Setting the stage for another potential battle over Web services standardization, Sun Microsystems Inc., Fujitsu Ltd., and Oracle Corp. on Thursday announced a specification for Web services reliability, sans participation from rivals IBM Corp. and Microsoft Corp. An IBM official, however, expressed a willingness to consider the specification.
The Web Services Reliability (WS-Reliability) specification is intended to help accelerate adoption of Web services by promoting linking of applications and data via standard interfaces. WS-Reliability features extensions of simple open access protocol (SOAP) intended to provide for guaranteed Web services delivery, eliminate message duplication, and provide for message ordering.
“We believe that this specification removes one of the two major adoption barriers that exist today for Web services, those barriers being a lack of security and the lack of a reliable messaging model,” said Ed Julson, group marketing manager for Java and Web services at Sun, in Santa Clara, Calif.
WS-Reliability provides for quality of service for Web services at the application level rather than at the transport level, said Tom Rutt, a Fujitsu consulting engineer, based in Asbury Park, N.J.
An analyst applauded WS-Reliability but added it may compete with an alternate proposal by IBM, dubbed HTTPR. IBM and Microsoft have not been invited to participate in WS-Reliability development thus far, but will be able to do so when the proposal is submitted to a standards body shortly, according to Julson and Rutt.

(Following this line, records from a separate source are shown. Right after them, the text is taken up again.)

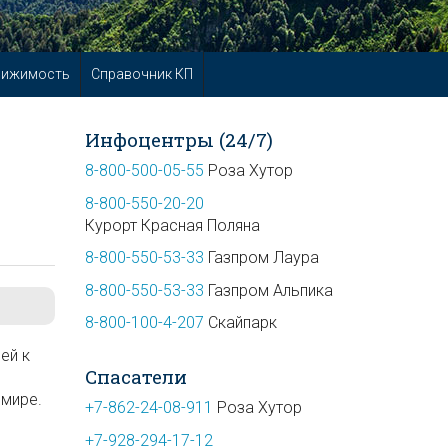
вижимость
Справочник КП
Инфоцентры (24/7)
8-800-500-05-55
Роза Хутор
8-800-550-20-20
Курорт Красная Поляна
8-800-550-53-33
Газпром Лаура
8-800-550-53-33
Газпром Альпика
8-800-100-4-207
Скайпарк
ей к
Спасатели
 мире.
+7-862-24-08-911
Роза Хутор
+7-928-294-17-12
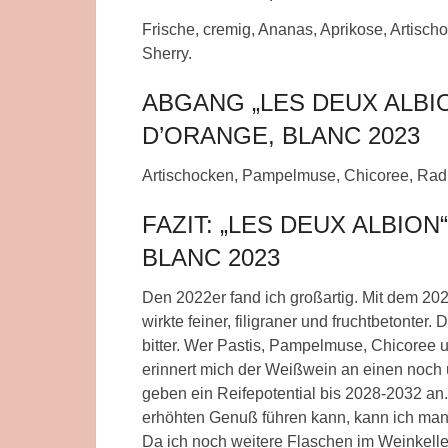
Frische, cremig, Ananas, Aprikose, Artisch
Sherry.
ABGANG „LES DEUX ALBIO
D’ORANGE, BLANC 2023
Artischocken, Pampelmuse, Chicoree, Radi
FAZIT: „LES DEUX ALBION
BLANC 2023
Den 2022er fand ich großartig. Mit dem 202
wirkte feiner, filigraner und fruchtbetonter
bitter. Wer Pastis, Pampelmuse, Chicoree u
erinnert mich der Weißwein an einen noch
geben ein Reifepotential bis 2028-2032 an
erhöhten Genuß führen kann, kann ich mang
Da ich noch weitere Flaschen im Weinkeller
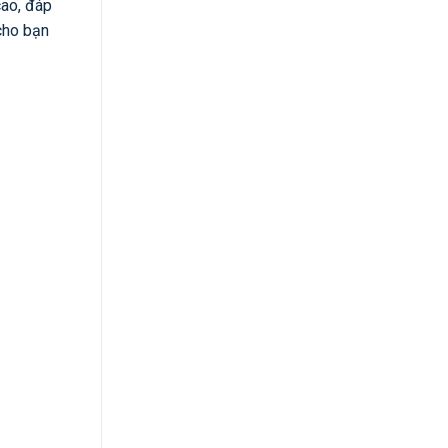
cao, đáp
cho bạn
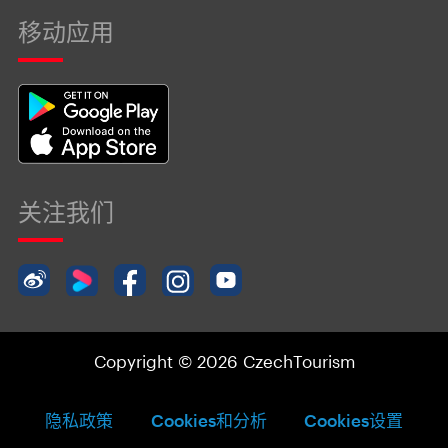
移动应用
关注我们
Copyright © 2026 CzechTourism
隐私政策
Cookies和分析
Cookies设置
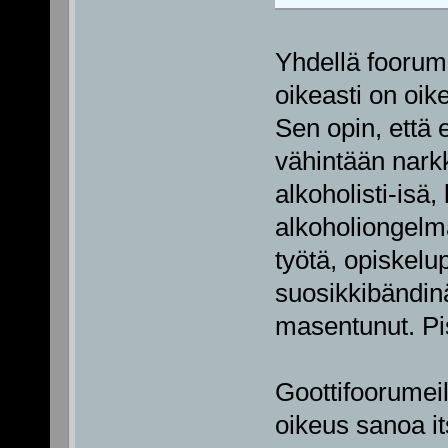
Yhdellä foorumil
oikeasti on oi
Sen opin, että e
vähintään narkk
alkoholisti-isä,
alkoholiongelma
työtä, opiskel
suosikkibändinä
masentunut. Pi
Goottifoorumeil
oikeus sanoa it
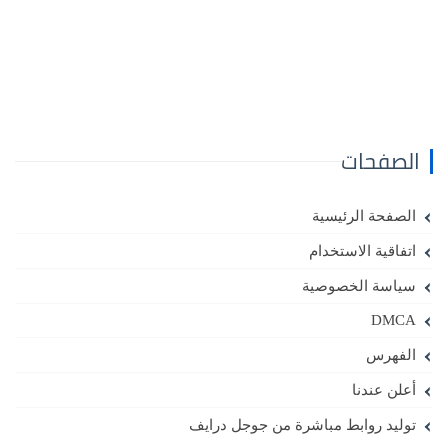
الصفحات
الصفحة الرئيسية
اتفاقية الاستخدام
سياسة الخصوصية
DMCA
الفهرس
أعلن عندنا
توليد روابط مباشرة من جوجل درايف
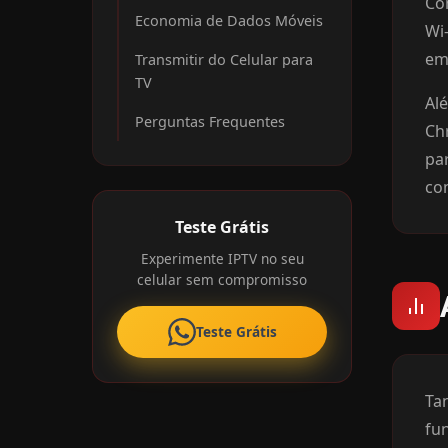
Co
Economia de Dados Móveis
Wi-
em
Transmitir do Celular para
TV
Alé
Perguntas Frequentes
Ch
par
co
Teste Grátis
Experimente IPTV no seu
celular sem compromisso
Teste Grátis
Ta
fun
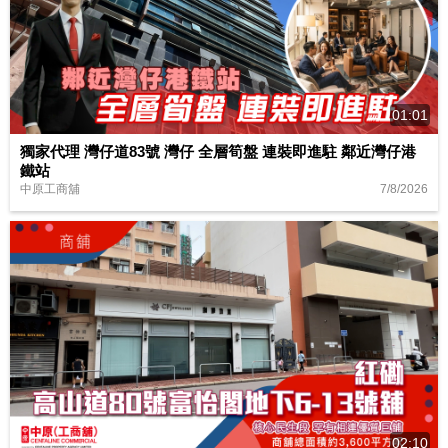
01:01
獨家代理 灣仔道83號 灣仔 全層筍盤 連裝即進駐 鄰近灣仔港
鐵站
7/8/2026
中原工商舖
02:10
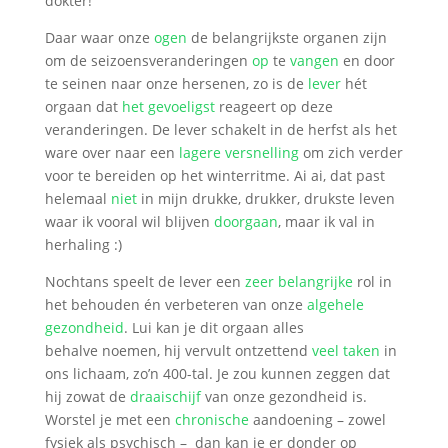
dokter!
Daar waar onze
ogen
de belangrijkste organen zijn
om de seizoensveranderingen
op
te
vangen
en door
te seinen naar onze hersenen, zo is de
lever
hét
orgaan dat
het gevoeligst
reageert op deze
veranderingen. De lever schakelt in de herfst als het
ware over naar een
lagere versnelling
om zich verder
voor te bereiden op het winterritme. Ai ai, dat past
helemaal
niet
in mijn drukke, drukker, drukste leven
waar ik vooral wil blijven
doorgaan
, maar ik val in
herhaling :)
Nochtans speelt de lever een
zeer belangrijke
rol in
het behouden én verbeteren van onze
algehele
gezondheid
. Lui kan je dit orgaan alles
behalve noemen, hij vervult ontzettend
veel taken
in
ons lichaam, zo’n 400-tal. Je zou kunnen zeggen dat
hij zowat de
draaischijf
van onze gezondheid is.
Worstel je met een
chronische
aandoening – zowel
fysiek als psychisch – dan kan je er donder op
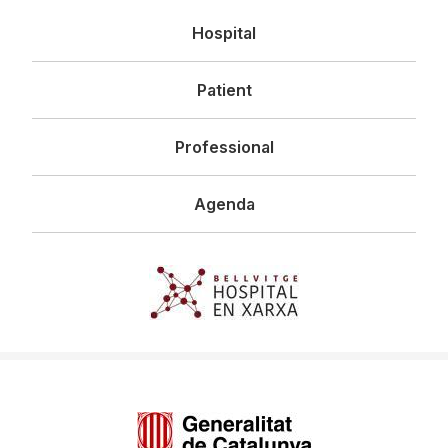
Navegació
Hospital
principal
Patient
Professional
Agenda
Imagen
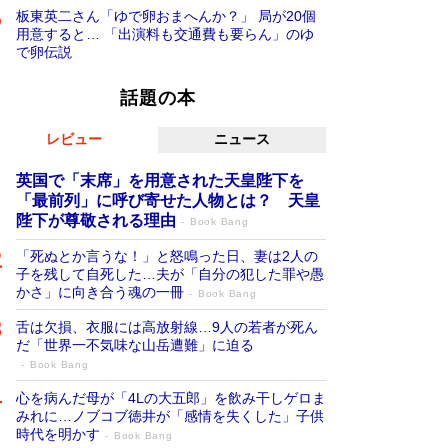
板東英二さん「ゆで卵おまへんか？」 局が20個
用意すると… 「出演料も交通費も要らん」のゆ
で卵伝説
話題の本
レビュー
ニュース
英国で「末席」を用意された天皇陛下を
「最前列」に呼び寄せた人物とは？ 天皇
陛下が尊敬される理由
Book Bang
「死ぬとか言うな！」と怒鳴った日、妻は2人の
子を残して自死した…夫が「自分の犯した罪や愚
かさ」に向き合う魂の一冊
Book Bang
舌は欠損、衣服には高放射線…9人の若者が死ん
だ「世界一不気味な山岳遭難」に迫る
Book Bang
心を病んだ母が「4Lの大五郎」を飲み干しゲロま
みれに…ノブコブ徳井が「感情を失くした」子供
時代を明かす
Book Bang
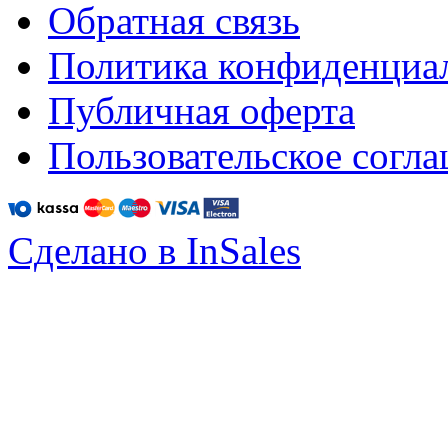
Обратная связь
Политика конфиденциа
Публичная оферта
Пользовательское согл
Сделано в InSales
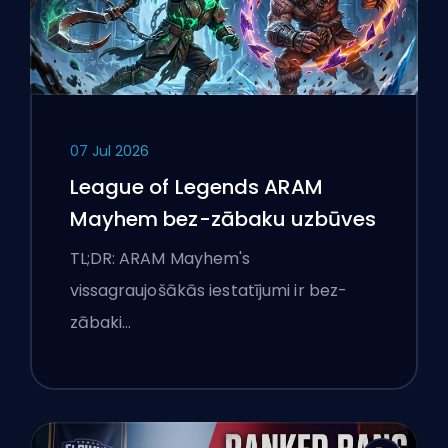
07 Jul 2026
League of Legends ARAM
Mayhem bez-zābaku uzbūves
TL;DR: ARAM Mayhem's
vissagraujošākās iestatījumi ir bez-
zābaki…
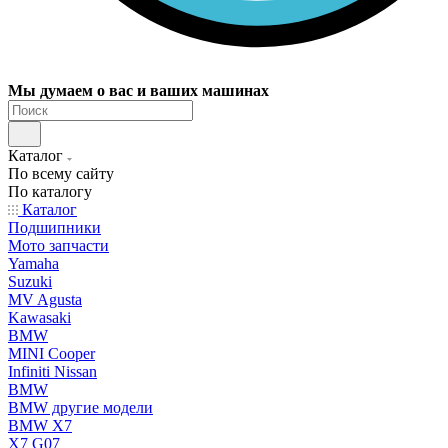
Мы думаем о вас и ваших машинах
Каталог
По всему сайту
По каталогу
Каталог
Подшипники
Мото запчасти
Yamaha
Suzuki
MV Agusta
Kawasaki
BMW
MINI Cooper
Infiniti Nissan
BMW
BMW другие модели
BMW X7
X7 G07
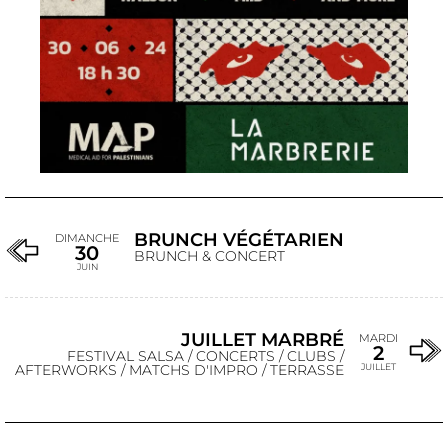
BRUNCH VÉGÉTARIEN
DIMANCHE
30
BRUNCH & CONCERT
JUIN
JUILLET MARBRÉ
MARDI
2
FESTIVAL SALSA / CONCERTS / CLUBS /
AFTERWORKS / MATCHS D'IMPRO / TERRASSE
JUILLET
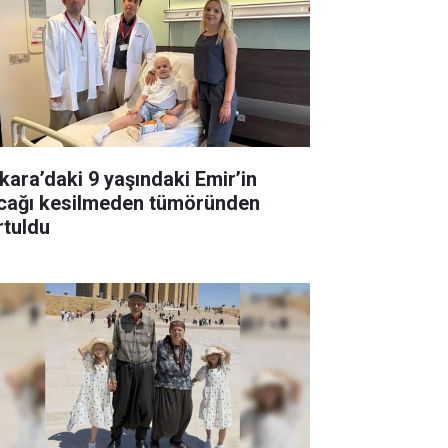
kara’daki 9 yaşındaki Emir’in
cağı kesilmeden tümöründen
rtuldu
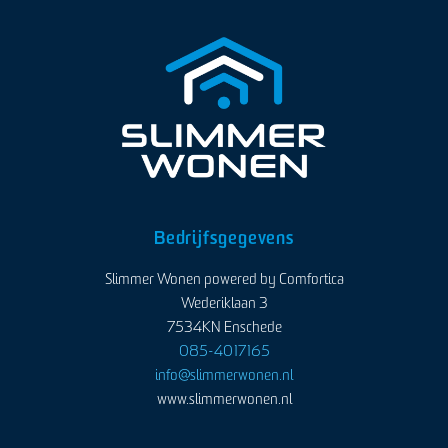
Bedrijfsgegevens
Slimmer Wonen powered by Comfortica
Wederiklaan 3
7534KN Enschede
085-4017165
info@slimmerwonen.nl
www.slimmerwonen.nl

“It’s a specification that’s in an area of much need for Web services,” said analyst Dwight Davis, vice-president of Summit Strategies Inc., in Kirkland, Wash. “Web services are nice in theory but not very good in practice unless you can assure that the messages are actually getting through when you send them.”
But the lack of participation by IBM Corp. and Microsoft Corp. in WS-Reliability could hinder adoption and set up another competitive scenario, he acknowledged.
“That’s always a possibility [when] the two big heavyweights of Web services aren’t participating at this point,” Davis said. IBM and Microsoft thus far have set the agenda in Web services specifications, ranging from establishing the core foundations of SOAP, UDDI, and WSDL and moving into higher-level specifications such as WS-Security, he said.
“If [WS-Reliability] proves to be a well-designed specification, I would hope that Microsoft and IBM would lend their support to it,” Davis said. “There’s been plenty of movement the other way, with IBM and Microsoft proposing the specifications and expecting everyone else to rally around [them].”
WS-Reliability will be submitted to a standards body on a royalty-free basis, Rutt said. He and Julson would not say which one but did say it would be one that has been involved in Web services standards development. That would make the World Wide Web Consortium (W3C) and OASIS (Organization for the Advancement of Structured Information Standards) the likely candidates.
IBM, Microsoft, and BEA Systems Inc. have not been invited to participate in WS-Reliability thus far because of what Julson and Rutt termed differences of philosophies on royalty-free specifications and commitment to open standards. They cited the current IBM-Microsoft-BEA proposal for choreographing interactions between Web services, dubbed Business Process Execution Language for Web Services (BPEL4WS), which has yet to be submitted to a standards body. IBM and BEA have committed to a royalty-free stance on BPEL4WS, however.
The BPEL4WS proposal was announced in August 2002, shortly after the unveiling of Sun’s own choreography proposal, Web Services Choreography Interface (WSCI), which has been submitted to the W3C.
IBM’s Bob Sutor, director of Web Services Technology, in Somers, N.Y., on Thursday expressed the company’s willingness to consider WS-Reliability.
“Would we support this as absolutely the final answer, with no [more] work ever? I would say no. It needs industry inspection,” Sutor said.
“We’re absolutely willing to be open-minded about it,” said Sutor.
IBM officials have done a quick review of WS-Reliability and believe it has been largely derived from the ebXML (electronic business XML) specification, which has featured input from IBM employees, according to Sutor.
IBM’s HTTPR specification, Sutor said, could complement WS-Reliability rather than compete with it, he said. HTTPR is intended to provide for reliable messaging via extending HTTP, he said.
Sutor also said a submission of BPEL4WS to a standards organization is expected in one to two months.
Microsoft declined to comment on WS-Reliability on Wednesday, as did BEA.
In another incident demonstrating division in Web services standardization, Microsoft, IBM, BEA, Oracle, and others last February formed the Web Services Interoperability Organization (WS-I), minus Sun. Sun since has announced its participation. An Oracle representative said on Thursday that Oracle always supported Sun’s participation.
Other participants in the WS-Reliability effort include Hitachi Ltd., NEC Corp., and Sonic Software Corp.